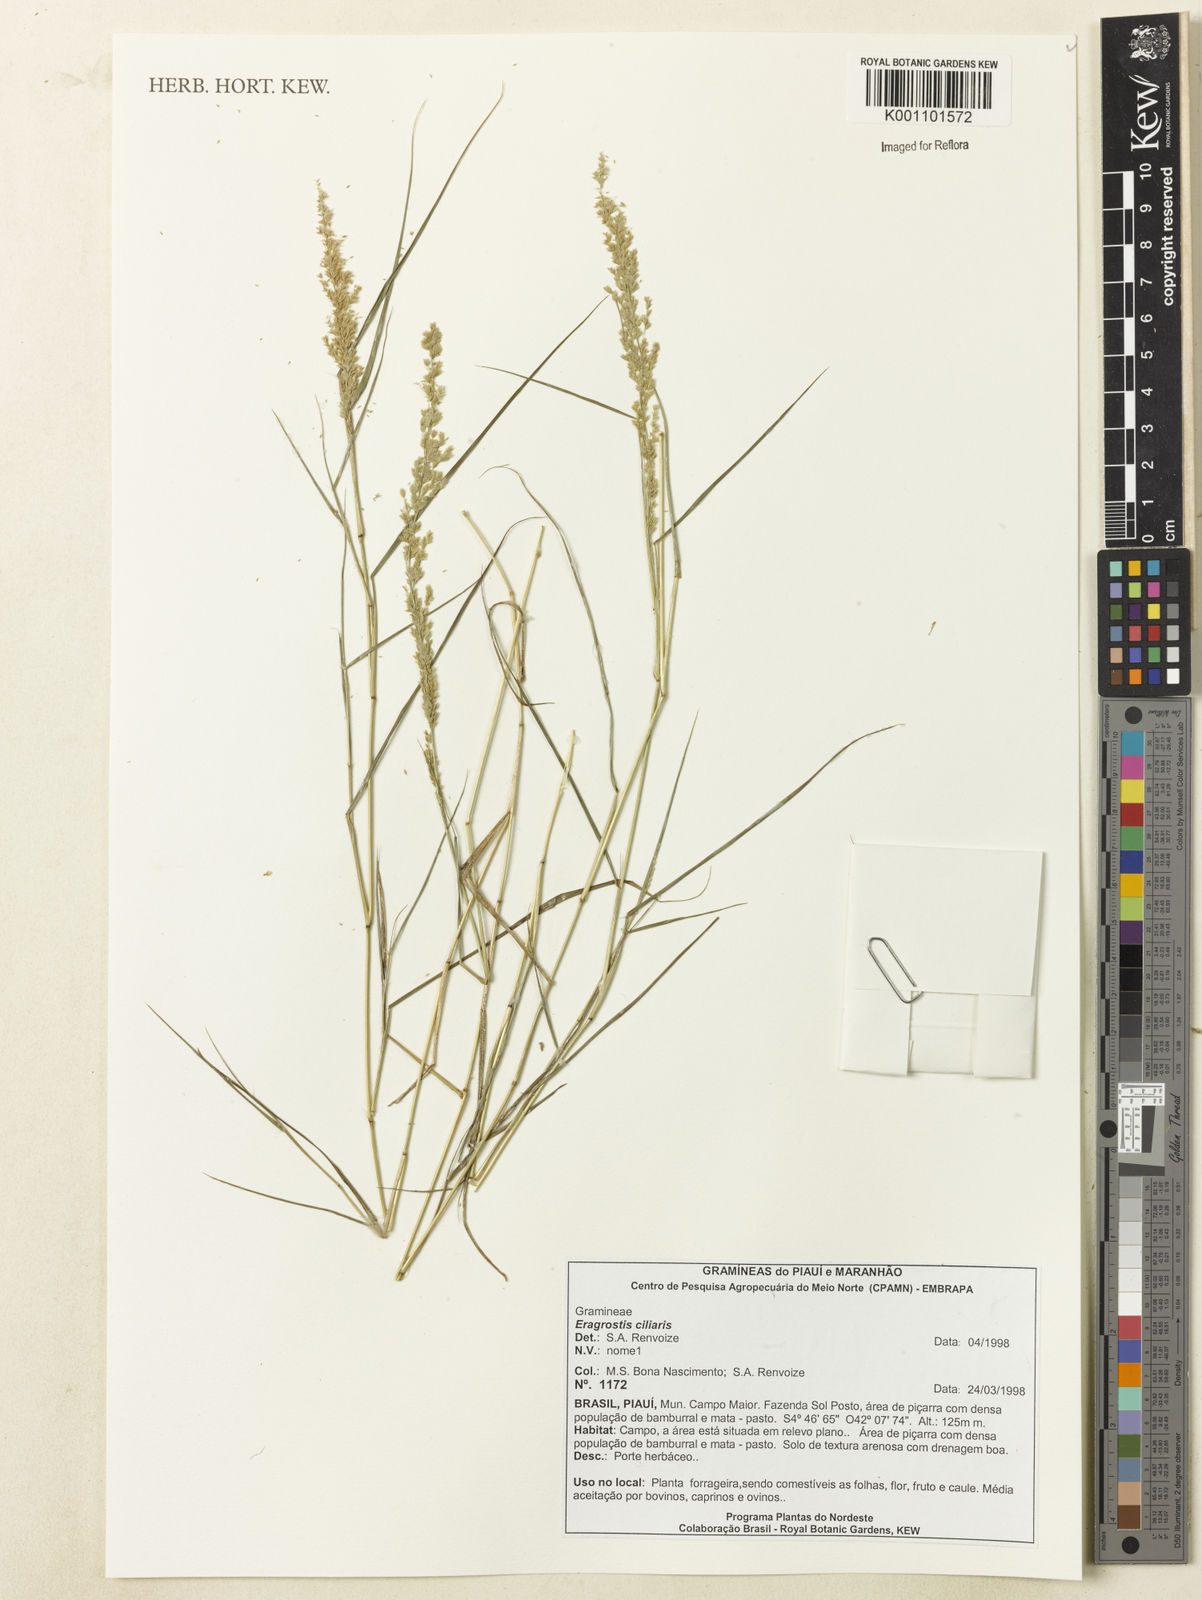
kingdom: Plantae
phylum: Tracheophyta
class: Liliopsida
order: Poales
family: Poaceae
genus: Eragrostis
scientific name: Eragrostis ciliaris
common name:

• Problem statement: Starting at the line with "class: Liliopsida" and ending at the last line of the listing, write those lines out again, swapping "scientific name" for "Latin name" and changing nothing else.

• Exercise result:
class: Liliopsida
order: Poales
family: Poaceae
genus: Eragrostis
Latin name: Eragrostis ciliaris
common name:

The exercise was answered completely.